***** GIVEN PASSAGE *****
Groton also benefited from the spirit of rowdyism that often prevailed in the older and larger elite boarding schools. Many parents, mothers especially, were apprehensive about entrusting their sons at a tender age to schools where there was a lack of close supervision and where tales of brutal hazing abounded. By the 1880’s Exeter, for one, was regressing to the deplorable stage of Rugby before the coming of Dr. Arnold: when a new headmaster attempted to initiate reforms, the uproar was so violent that he had to have police protection and go about wearing brass knuckles.

Endicott Peabody never needed policemen or brass knuckles. He had the indispensable gift of the good headmaster of winning the respect and confidence of his boys. One of his outstanding achievements at Groton was to establish friendly relations between masters and boys, those natural enemies by ancient tradition. (If sufficiently provoked, however, his wrath could be terrifying. “You know he would be an awful bully,” young Averell Harriman once told his father, “if he weren’t such a terrible Christian.”) Moreover, no matter what wishful Anglophile parents may have thought, the British public school influence on Groton was greatly exaggerated. Peabody did import fives, an arcane and less plebian form of handball, but otherwise the influence of his own British experience on Groton was largely a matter of what not to do. There was to be no flogging, and, God forbid, no fagging. The exalted Dr. Arnold had paid little attention to fagging and was not averse to a little flogging if necessary to curb the innate rowdiness and depravity of young males in close confinement, but these ancient and dishonorable institutions were anathema to Endicott Peabody.
*****
REQUIRED ACTIONS =>
1. Answer these questions using the passage on Groton, one answer per line, marked to match:
(a) Which school does the passage say was regressing by the 1880's?
(b) What game did Peabody import to Groton?
(c) Which two practices were not allowed at Groton?
2. Rewrite the part of the passage on Groton that starts with "Groton also benefited" and goes on through "wearing brass knuckles.", changing "police protection" to "a bodyguard".
***** DATASET *****
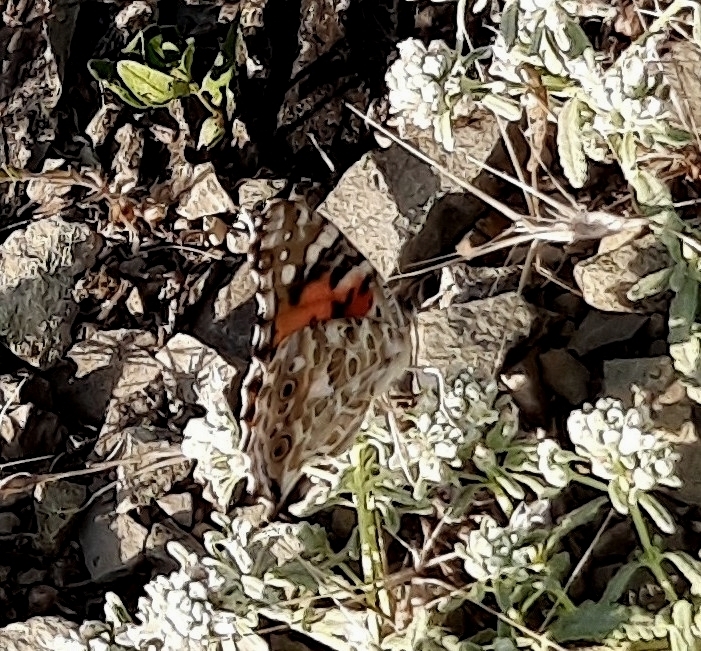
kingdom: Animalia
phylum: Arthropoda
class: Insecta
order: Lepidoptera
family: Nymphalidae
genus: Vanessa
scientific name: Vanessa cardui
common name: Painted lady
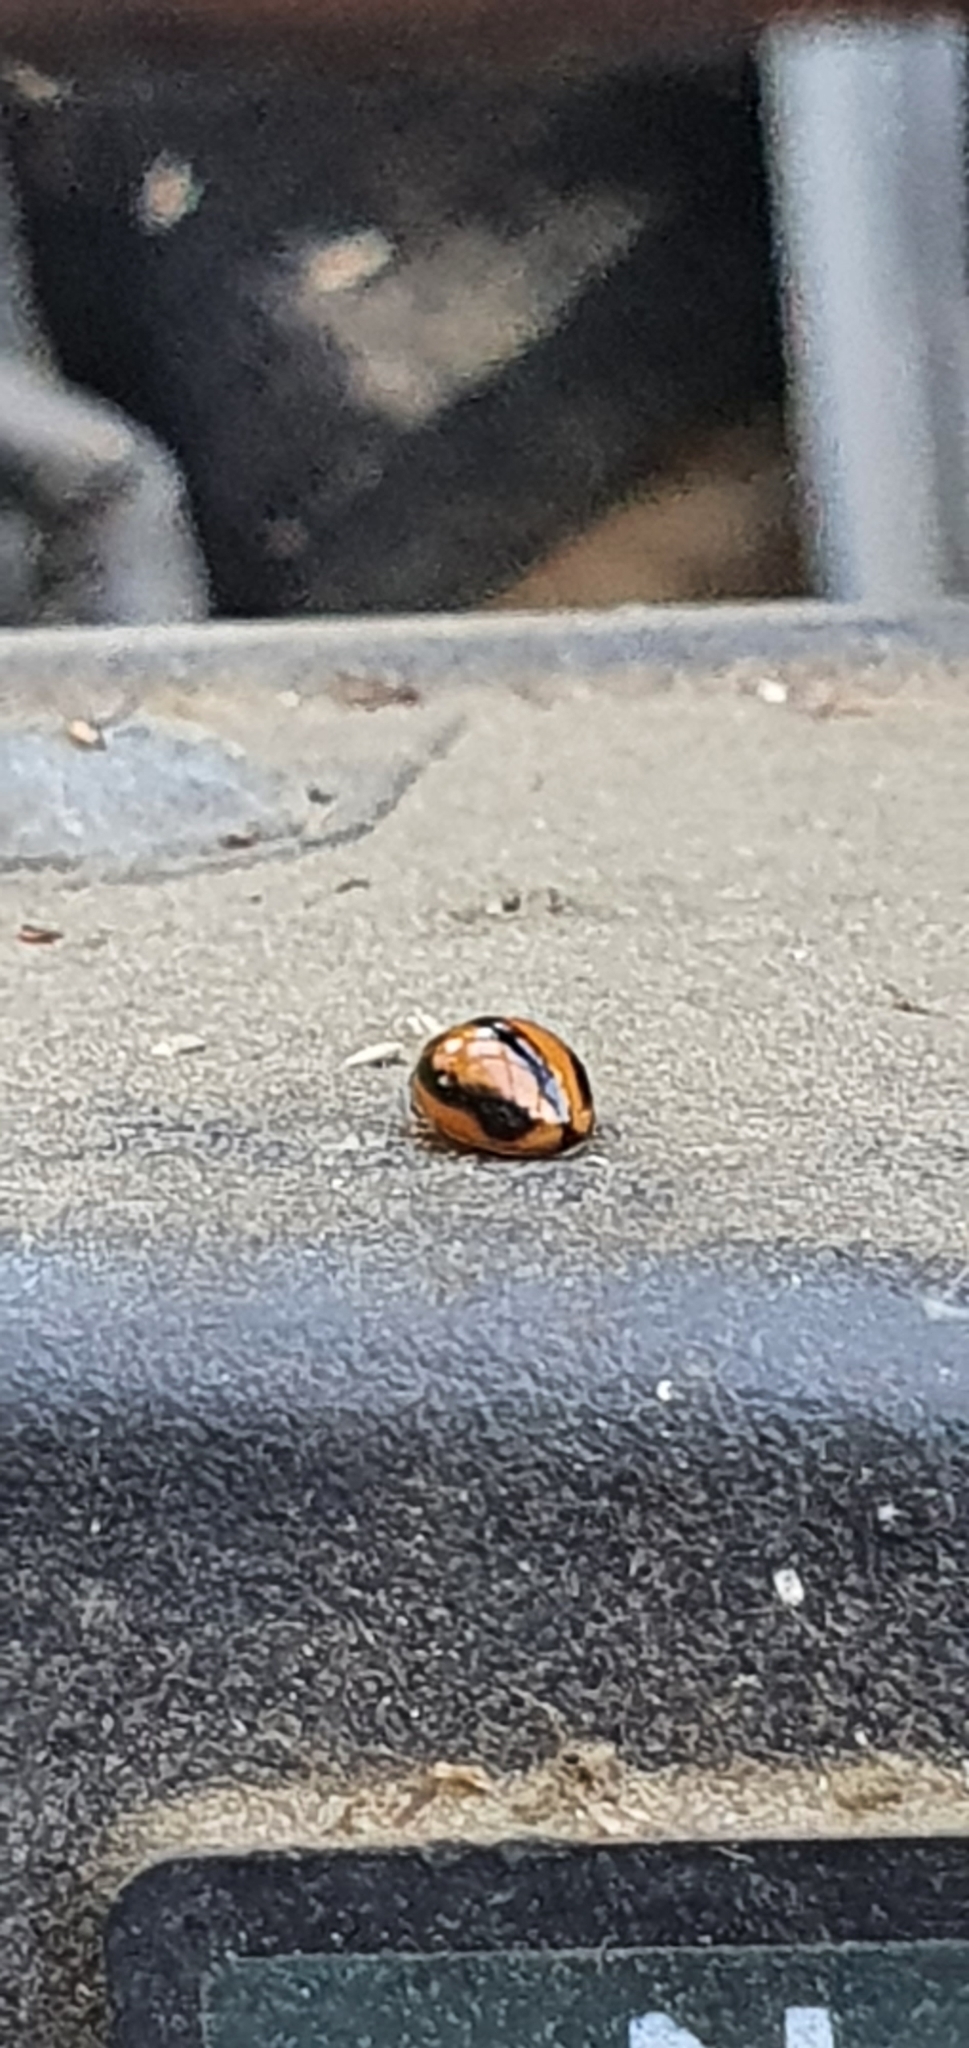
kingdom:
*****
RESPONSES =>
1.
(a) Exeter
(b) Fives
(c) Flogging and fagging

2.
Groton also benefited from the spirit of rowdyism that often prevailed in the older and larger elite boarding schools. Many parents, mothers especially, were apprehensive about entrusting their sons at a tender age to schools where there was a lack of close supervision and where tales of brutal hazing abounded. By the 1880’s Exeter, for one, was regressing to the deplorable stage of Rugby before the coming of Dr. Arnold: when a new headmaster attempted to initiate reforms, the uproar was so violent that he had to have a bodyguard and go about wearing brass knuckles.